Analysts polled by Dow Jones Newswires had expected the indicator to remain essentially unchanged.

The February level came in just below the revised level of 82.7 points in December, the previous all-time low, which had initially been reported as 82.6 points as well.

"The worsening of the business situation that has been going on for months has continued in February," Ifo president Hans-Werner Sinn said in a statement.

He added however that those companies surveyed are again less pessimistic regarding the business outlook for the coming six months. Firms nonetheless remained "basically sceptical," he said, adding that "on the whole the survey results do not signal a cyclical turning point" in the worst German recession since World War II, Sinn said.

A sub index that measures the current business situation dropped to 84.3 points from 86.8 in the previous month, hitting a six-year low, while expectations for the coming six months edged up to an indexed 80.9 from 79.5.

Some analysts suggest the latter reading indicates that company executives feel the German economy could be nearing the low point of a recession that began in the second and third quarters of 2008.

Broken down by sectors, the current situation was assessed less favourably by manufacturers, though the six-month outlook "has been appraised slightly less negatively," Ifo said.

Wholesalers were more cautious regarding both timeframes.

Improvements in both the current situation and six-month outlook were seen however among retailers and those in the construction industry.

Among auto distributors, a German government incentive that encourages drivers to turn in old clunkers for new cars "seems to be having an effect," the statement said.

For Capital Economics economist Jennifer McKeown however, the overall fall in February "is a slight disappointment."

"However, it is at least vaguely encouraging that the index has been broadly stable over the past three months following previous sharp falls," McKeown added.

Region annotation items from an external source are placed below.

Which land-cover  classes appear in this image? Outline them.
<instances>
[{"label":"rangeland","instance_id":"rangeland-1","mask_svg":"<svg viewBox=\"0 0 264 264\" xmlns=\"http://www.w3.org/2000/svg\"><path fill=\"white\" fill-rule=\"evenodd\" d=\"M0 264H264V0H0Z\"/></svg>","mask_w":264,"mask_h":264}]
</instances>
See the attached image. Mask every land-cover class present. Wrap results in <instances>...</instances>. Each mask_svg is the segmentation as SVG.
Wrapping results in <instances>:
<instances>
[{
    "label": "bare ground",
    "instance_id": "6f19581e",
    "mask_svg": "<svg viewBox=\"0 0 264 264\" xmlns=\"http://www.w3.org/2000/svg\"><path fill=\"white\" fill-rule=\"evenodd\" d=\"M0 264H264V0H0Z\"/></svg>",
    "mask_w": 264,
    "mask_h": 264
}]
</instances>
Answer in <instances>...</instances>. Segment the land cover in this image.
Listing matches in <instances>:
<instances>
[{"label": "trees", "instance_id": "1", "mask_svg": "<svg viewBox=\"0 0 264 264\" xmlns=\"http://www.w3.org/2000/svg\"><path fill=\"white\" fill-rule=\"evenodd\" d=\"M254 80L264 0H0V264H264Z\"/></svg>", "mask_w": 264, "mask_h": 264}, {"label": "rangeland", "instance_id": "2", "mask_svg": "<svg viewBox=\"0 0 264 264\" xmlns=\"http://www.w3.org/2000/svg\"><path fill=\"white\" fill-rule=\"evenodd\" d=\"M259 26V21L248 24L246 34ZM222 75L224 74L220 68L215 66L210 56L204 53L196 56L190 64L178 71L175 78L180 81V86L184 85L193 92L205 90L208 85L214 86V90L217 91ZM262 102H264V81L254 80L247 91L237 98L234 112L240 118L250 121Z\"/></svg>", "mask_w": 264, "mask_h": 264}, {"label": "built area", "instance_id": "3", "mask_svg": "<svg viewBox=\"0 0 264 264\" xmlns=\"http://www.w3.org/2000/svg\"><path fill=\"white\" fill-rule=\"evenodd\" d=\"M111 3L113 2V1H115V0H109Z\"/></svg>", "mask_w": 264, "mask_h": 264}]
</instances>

She pointed also to the rise in business expectations for the second month running, and noted that it mirrored similar increases in an index of investor sentiment compiled by the ZEW economic institute.

But with the current situation index falling to its lowest level since January 2003, German industrial output would likely "go on falling pretty rapidly at the start of this year at least," the economist said.

She forecast that German gross domestic product would contract by around 3.0 percent this year.

Berlin believes Europe's biggest economy will shrink by between two and two-and-a-half percent this year, which would be the country's worst recession in six decades.